Thinking of getting a (tourism) website makeover?

May 21, 2008

 

The competitive wooing of online visitors has suddenly changed the need for an online presence from a necessity to an essential.

Three years ago, as the owner of a bed and breakfast, Whitman Wharf House Bed and Breakfast, at the edge of the world in Canso, Nova Scotia, I started business with the premise that I expected most of my business to come from online bookings.  

Despite being an online advocate for the tourism industry, even I have been astonished at how quickly it is evolving and also the increased competitiveness of tourism sites. The knock-on effect of constantly creating content for my own site is that I now have zero tolerance for poorly maintained sites, or sites that are difficult to navigate when I am the customer.

What am I looking for on a tourism website?

  1. I am looking for websites that deliver not just the usual information on room, rates, etc. but are visually enticing and give a glimpse into what’s going on there, who’s doing what and what’s new.
  2. I am definitely on the hunt for interesting photographs and this is what is sadly missing on a lot of websites. 
  3. What I am not looking for is uniformity. I have checked out a number of websites lately that have clearly just come away from having an expensive makeover only to find that the same two Adirondack chairs are sitting there on the home page!
  4. Authenticity is critical. My answer in creating an “authentic feel” to a tourism website is to take the photos myself rather than relying on a web designer’s selection from a stock photo file.
  5. The other thing is that I want the photos to tell the story, convey the emotion and describe the experience. Even in the past year I have noticed a real shift in the way websites are becoming much more visually oriented with more photos and graphics and much less text.

How do I create photos for my website?

Banner style photo of Canso Lighthouse 

  1. I use a free download, “IrfanView” from www.irfanview.com for simple cropping, colour and light adjustments, and for resizing images.
  2. I find that photos look better on the website if they are lighter rather than darker, and I increase the color saturation levels by about +50 for more colorful images.
  3. More recently I have experimented with banner style photo cropping, as above. If you like the look of a photo on a website and want to use that size, in pixels or inches, then right click on it, go to “properties” on the drop menu, and it will display the image information. You can then use this information in the Irfanview program to customize your photos, by going to “Image” on the tool bar, and select the  resize/resample on the drop down menu. Now you can resize your photo to the preferred size, entering the number of pixels or inches to give you a banner size or a square, or a more traditional shape.

Getting the (web design) help I need!

Heather Holm from HolmPage Productions, http://www.holmpage.com has been my web designer for the past two years.
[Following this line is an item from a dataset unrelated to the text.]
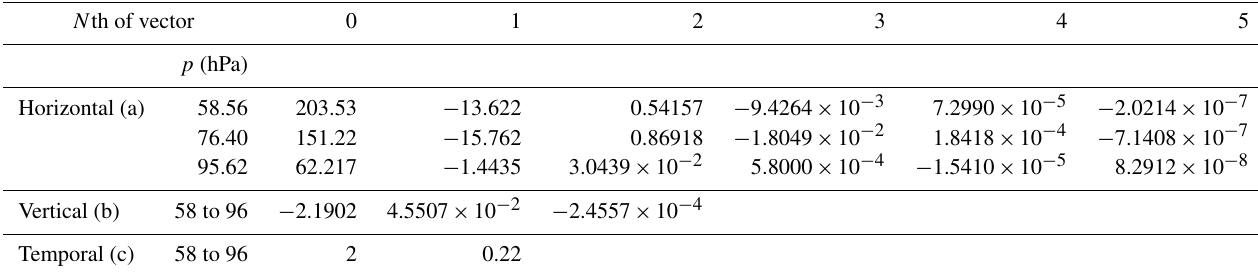
Table 1. Parameterization of the O 3 / PV ratio correlation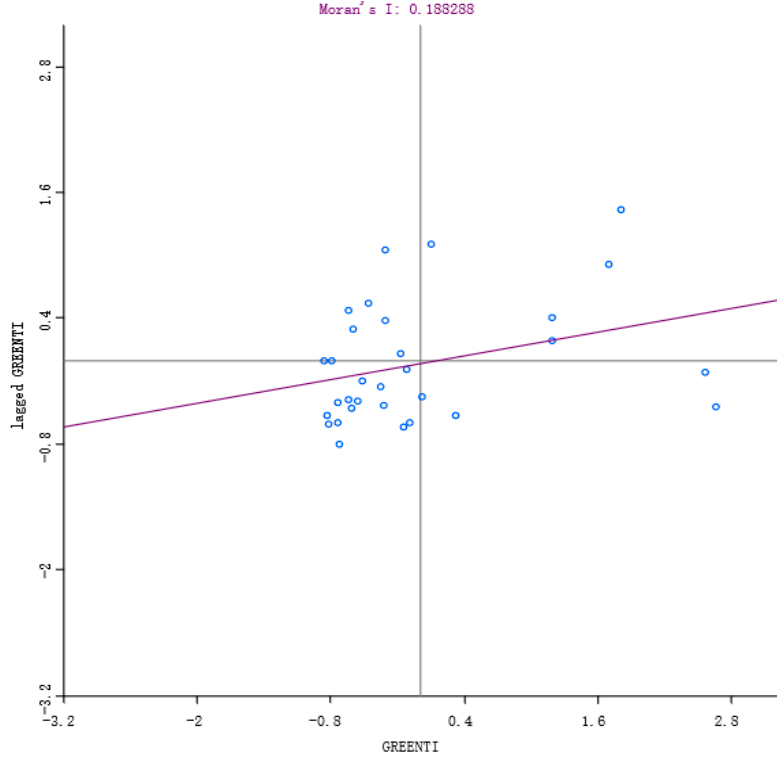
Figure 2. Scatter diagram of Moran’s I in 2007.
During that time we have established a wonderful working relationship as well as friendship. I value her advice on design and graphics but it is a mutual relationship of educating each other in the areas that we each have expertise in that has made it such a valuable partnership. I craft the content and Heather artfully displays it, enhances the graphics, gives technical advice on new ideas, and generally ensures that my website looks the way it does.

I have also been dabbling in blogging software since last year with www.cansoBreeze.com, an e-zine on “wordpress,” a blogging platform, from http://www.wordpress.com.

Switching from an e-zine style to blogging in “Elizabeth’s blog on the ocean,” is teaching me how to adapt my writing style, but in both cases I am using all those image editing skills on Irfanview.

Photos are not just a great way to entice visitors to convert from a “browser” to a “purchaser” they are also a great way of introducing new content onto your website providing that all the alt and meta tags are put in- something that the webcrawlers love and keep coming back for, which of course translates into greater exposure for your website by the web search engines and more web traffic.